#### YOUR TASK
Please set down, exactly, the line with "ious. Weeks ago, USPS" and all lines that follow it through the end of the records below.

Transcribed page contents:
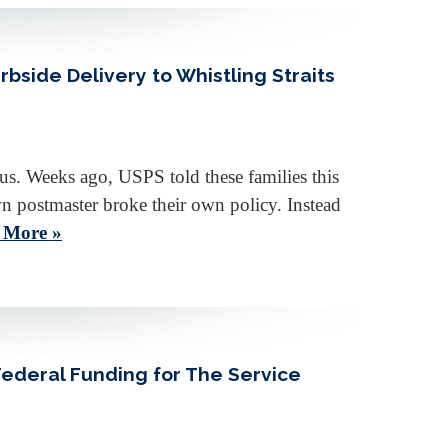
side Delivery to Whistling Straits
ious. Weeks ago, USPS told these families this
n postmaster broke their own policy. Instead
 More »
Federal Funding for The Service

#### YOUR RESPONSE
ious. Weeks ago, USPS told these families this
n postmaster broke their own policy. Instead
 More »
Federal Funding for The Service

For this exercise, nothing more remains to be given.